# In what sense is $\langle\psi|\rho|\psi\rangle$ the fidelity between the pure state $|\psi\rangle$ and the mixed state $\rho$?

The fidelity between a pure state $$|\psi\rangle$$ and an arbitrary mixed state $$\rho$$ is given by, $$F(|\psi\rangle,\rho)=\sqrt{\langle\psi|\rho|\psi\rangle}$$, which is stated to be equal to the square root of the overlap between $$|\psi\rangle$$ and $$\rho$$.

In what sense the term $${\langle\psi|\rho|\psi\rangle}$$ is the overlap between $$|\psi\rangle$$ and $$\rho$$ ?

The fidelity between $$\rho$$ and $$\sigma$$ is given by $$F(\rho,\sigma)=tr\sqrt{\rho^{1/2}\sigma\rho^{1/2}}$$

Therefore, the fidelity between the pure states $$|\psi\rangle$$ and $$|\phi\rangle$$ is,

$$F(|\psi\rangle,|\phi\rangle)=tr\sqrt{|\psi\rangle\langle\psi|\phi\rangle\langle\phi|\psi\rangle\langle\psi|}=tr\sqrt{\langle\psi|\phi\rangle\langle\phi|\psi\rangle|\psi\rangle\langle\psi|}=tr\sqrt{|\langle\psi|\phi\rangle|^2|\psi\rangle\langle\psi|}=\sqrt{|\langle\psi|\phi\rangle|^2}tr\sqrt{|\psi\rangle\langle\psi|}=|\langle\psi|\phi\rangle|$$

The quantity $$|\langle\psi|\phi\rangle|^2$$ is the overlap between the pure states $$|\psi\rangle$$ and $$|\phi\rangle$$, in the sense that $$|\langle\psi|\phi\rangle|$$ is the component of $$|\psi\rangle$$ in the state $$|\phi\rangle$$.

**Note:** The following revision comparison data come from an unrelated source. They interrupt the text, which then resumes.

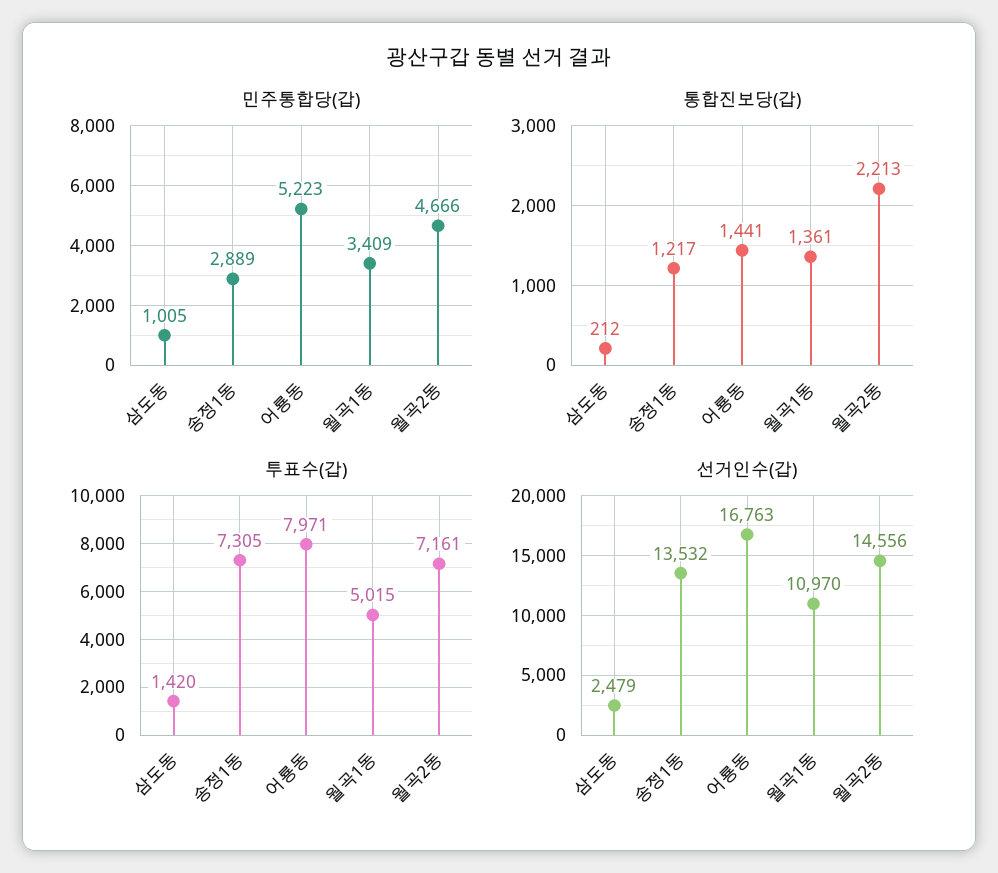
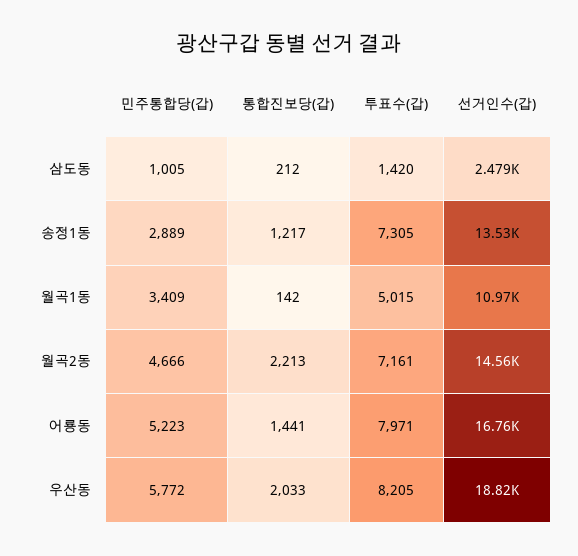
  {
    "민주통합당(갑)": {
      "삼도동": 1005,
      "송정1동": 2889,
      "어룡동": 5223,
      "월곡1동": 3409,
-     "월곡2동": 4666
+     "월곡2동": 4666,
+     "우산동": 5772
    },
    "통합진보당(갑)": {
      "삼도동": 212,
      "송정1동": 1217,
      "어룡동": 1441,
-     "월곡1동": 1361,
+     "월곡1동": 142,
-     "월곡2동": 2213
+     "월곡2동": 2213,
+     "우산동": 2033
    },
    "투표수(갑)": {
      "삼도동": 1420,
      "송정1동": 7305,
      "어룡동": 7971,
      "월곡1동": 5015,
-     "월곡2동": 7161
+     "월곡2동": 7161,
+     "우산동": 8205
    },
    "선거인수(갑)": {
      "삼도동": 2479,
      "송정1동": 13532,
      "어룡동": 16763,
      "월곡1동": 10970,
-     "월곡2동": 14556
+     "월곡2동": 14556,
+     "우산동": 18820
    }
  }

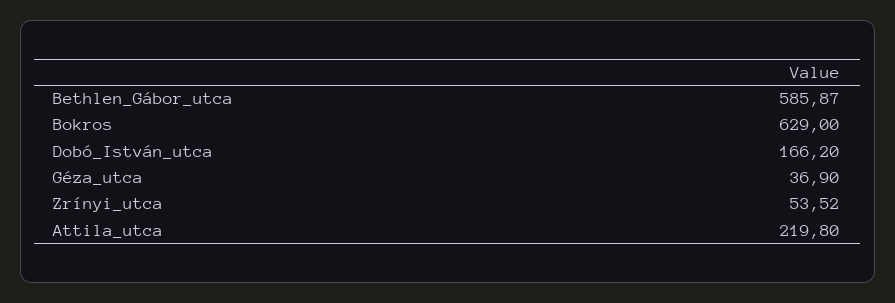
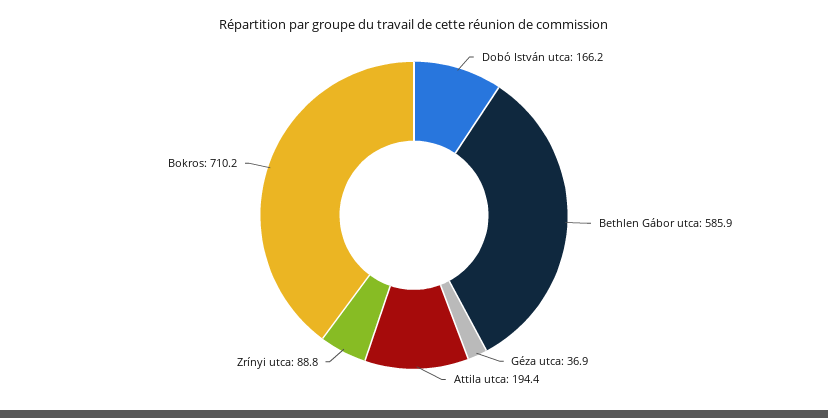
  {
    "Bethlen_Gábor_utca": 585.87,
-   "Bokros": 629,
+   "Bokros": 710.2,
    "Dobó_István_utca": 166.2,
    "Géza_utca": 36.9,
-   "Zrínyi_utca": 53.52,
+   "Zrínyi_utca": 88.8,
-   "Attila_utca": 219.8
+   "Attila_utca": 194.4
  }

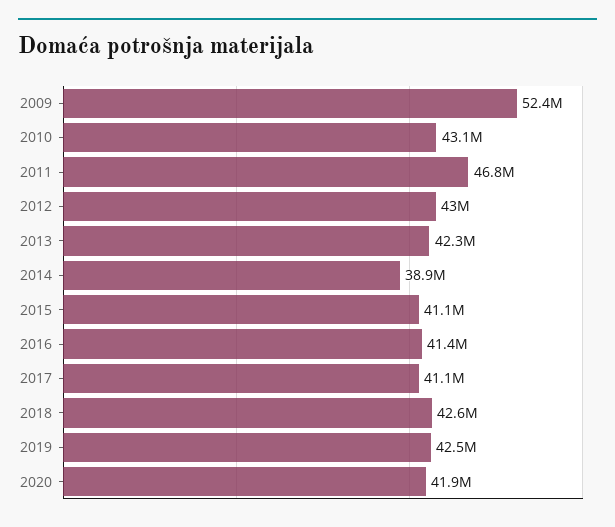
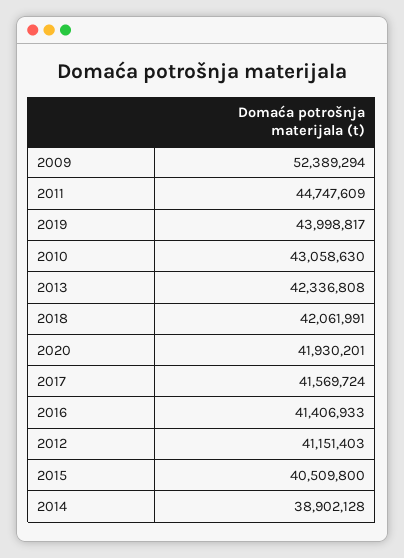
  {
    "2009": 52389294,
    "2010": 43058630,
-   "2011": 46800000,
+   "2011": 44747609,
-   "2012": 43000000,
+   "2012": 41151403,
    "2013": 42336808,
    "2014": 38902128,
-   "2015": 41100000,
+   "2015": 40509800,
    "2016": 41406933,
-   "2017": 41100000,
+   "2017": 41569724,
-   "2018": 42600000,
+   "2018": 42061991,
-   "2019": 42500000,
+   "2019": 43998817,
    "2020": 41930201
  }

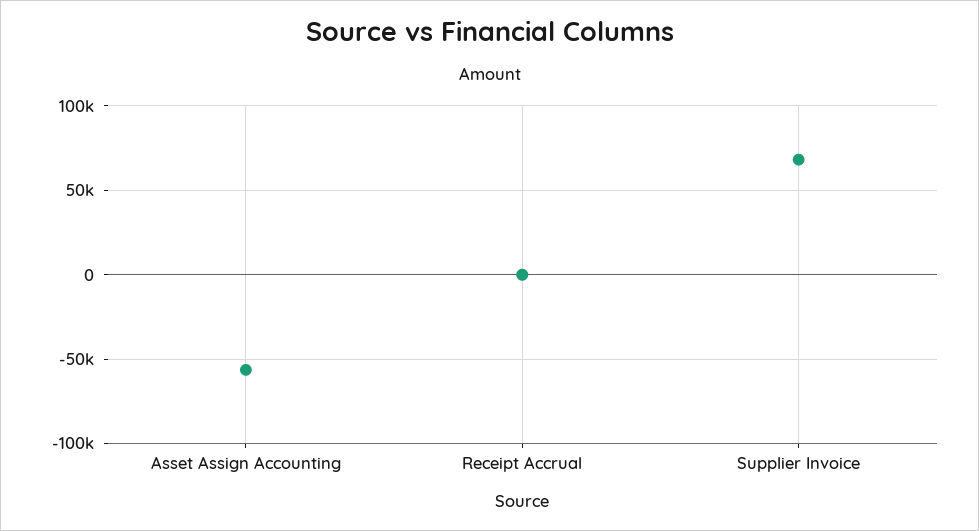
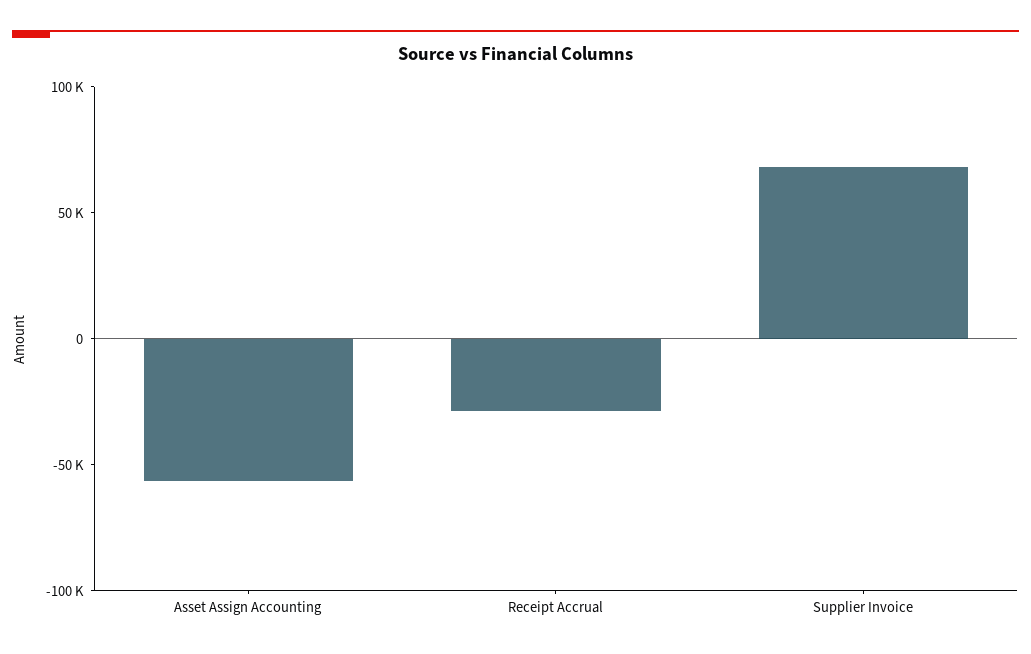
  {
    "Asset Assign Accounting": -55000,
-   "Receipt Accrual": 0,
+   "Receipt Accrual": -30000,
    "Supplier Invoice": 70000
  }

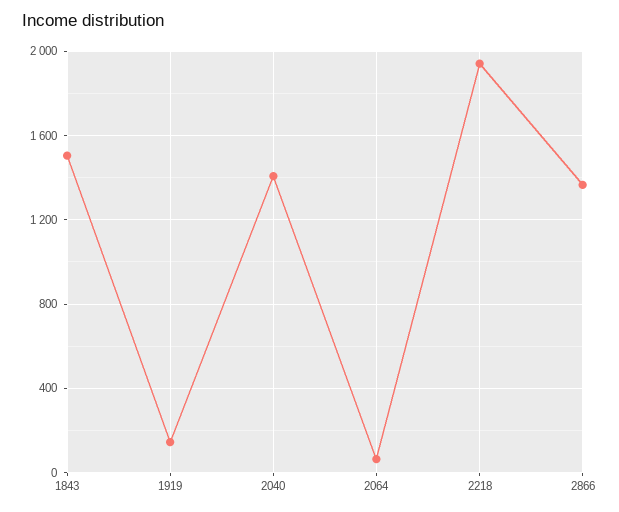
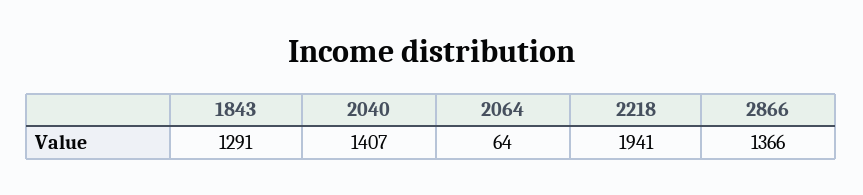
  {
-   "1843": 1500,
+   "1843": 1291,
-   "1919": 150,
    "2040": 1407,
    "2064": 64,
    "2218": 1941,
    "2866": 1366
  }

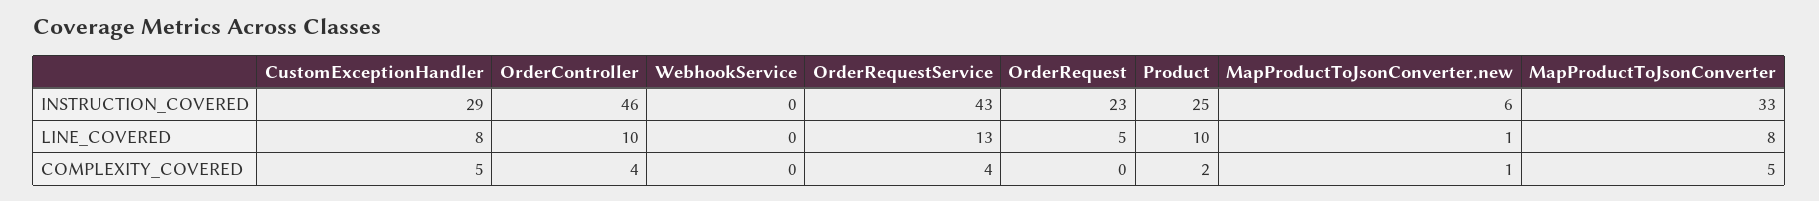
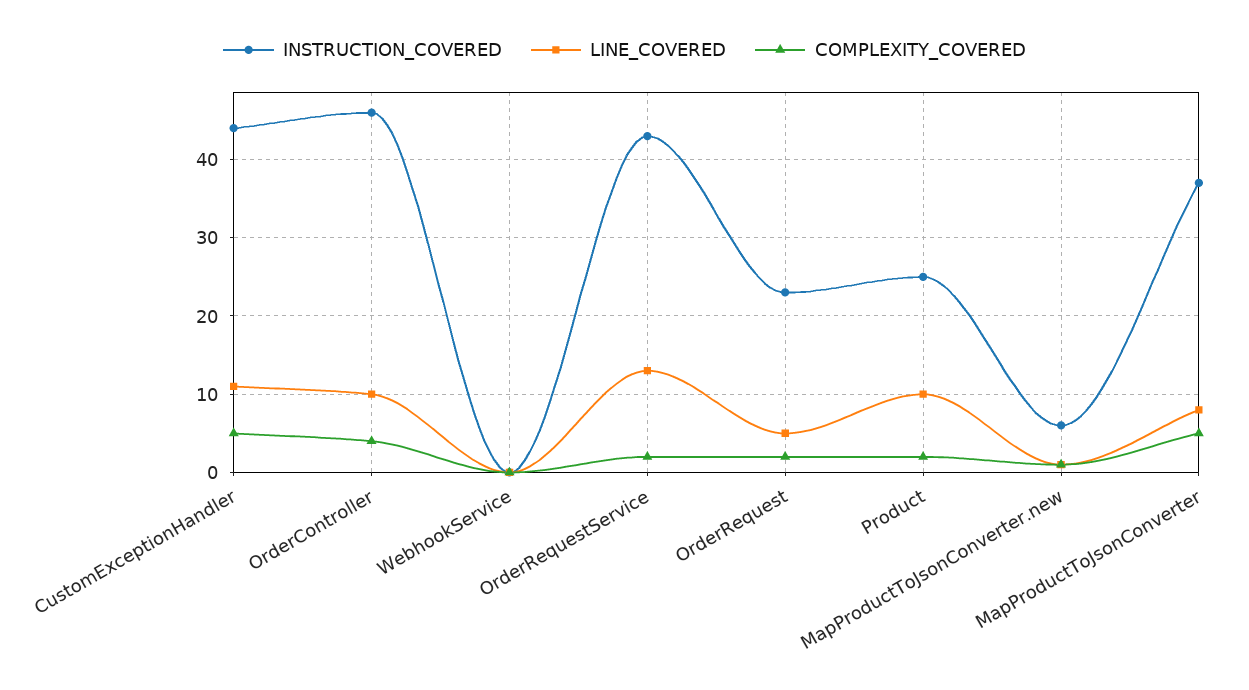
  {
    "INSTRUCTION_COVERED": {
-     "CustomExceptionHandler": 29,
+     "CustomExceptionHandler": 44,
      "OrderController": 46,
      "WebhookService": 0,
      "OrderRequestService": 43,
      "OrderRequest": 23,
      "Product": 25,
      "MapProductToJsonConverter.new": 6,
-     "MapProductToJsonConverter": 33
+     "MapProductToJsonConverter": 37
    },
    "LINE_COVERED": {
-     "CustomExceptionHandler": 8,
+     "CustomExceptionHandler": 11,
      "OrderController": 10,
      "WebhookService": 0,
      "OrderRequestService": 13,
      "OrderRequest": 5,
      "Product": 10,
      "MapProductToJsonConverter.new": 1,
      "MapProductToJsonConverter": 8
    },
    "COMPLEXITY_COVERED": {
      "CustomExceptionHandler": 5,
      "OrderController": 4,
      "WebhookService": 0,
-     "OrderRequestService": 4,
+     "OrderRequestService": 2,
-     "OrderRequest": 0,
+     "OrderRequest": 2,
      "Product": 2,
      "MapProductToJsonConverter.new": 1,
      "MapProductToJsonConverter": 5
    }
  }

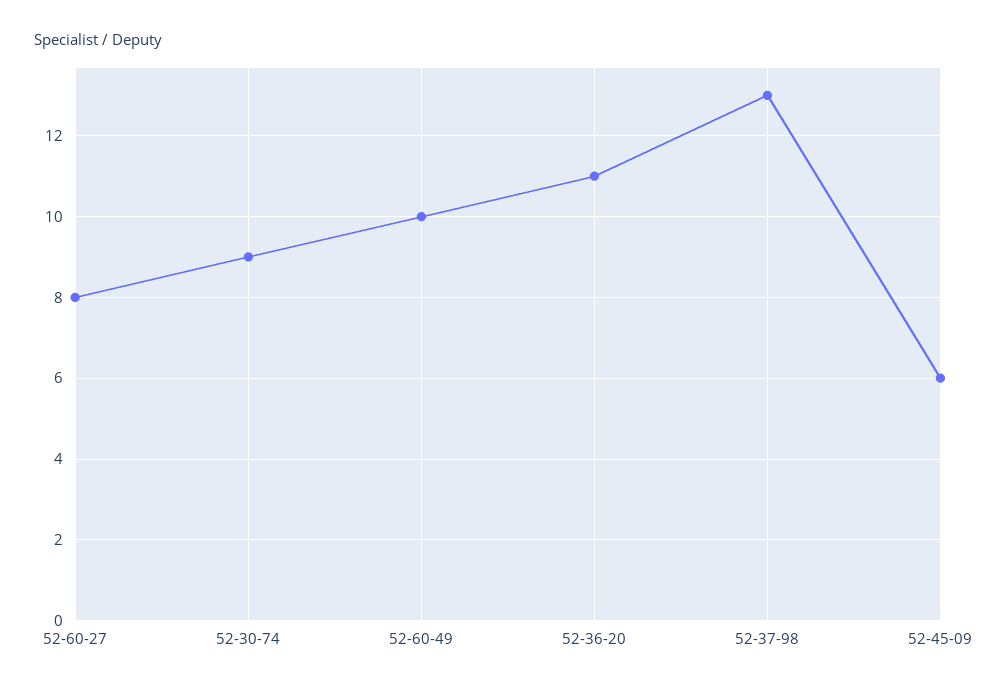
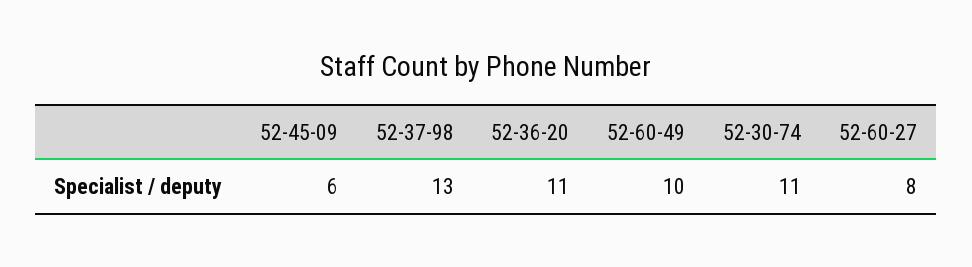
  {
    "52-60-27": 8,
-   "52-30-74": 9,
+   "52-30-74": 11,
    "52-60-49": 10,
    "52-36-20": 11,
    "52-37-98": 13,
    "52-45-09": 6
  }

The fidelity between the pure state $$|\psi\rangle$$ and the mixed state $$\rho$$ is,

$$F(\psi,\rho)=tr\sqrt{|\psi\rangle\langle\psi|\rho|\psi\rangle\langle\psi|}=tr\sqrt{\langle\psi|\rho|\psi\rangle|\psi\rangle\langle\psi|}=\sqrt{\langle\psi|\rho|\psi\rangle}tr(|\psi\rangle\langle\psi|)=\sqrt{\langle\psi|\rho|\psi\rangle}$$

• I don't understand the question. Didn't you just write why the fidelity between a pure state and a general state has that form?
– glS
Dec 9, 2022 at 20:58

I'm also not quite sure what the question is but here's something. Let $$\rho = \sum_x p(x) |\phi_x\rangle \langle \phi_x |$$, i.e., $$\rho$$ can be seen as a probabilistic preparation of the states $$|\phi_x\rangle$$ with probabilities $$p(x)$$. Then \begin{aligned} \langle \psi | \rho | \psi \rangle &= \langle \psi | (\sum_x p(x) |\phi_x\rangle \langle \phi_x |) | \psi \rangle \\ &= \sum_x p(x) \langle\psi |\phi_x\rangle \langle \phi_x | \psi \rangle \\ &= \sum_x p(x) |\langle \psi |\phi_x\rangle|^2 \end{aligned} So you can see $$\langle \psi | \rho | \psi \rangle$$ as representing the average overlap with the preparation states that constitute $$\rho$$.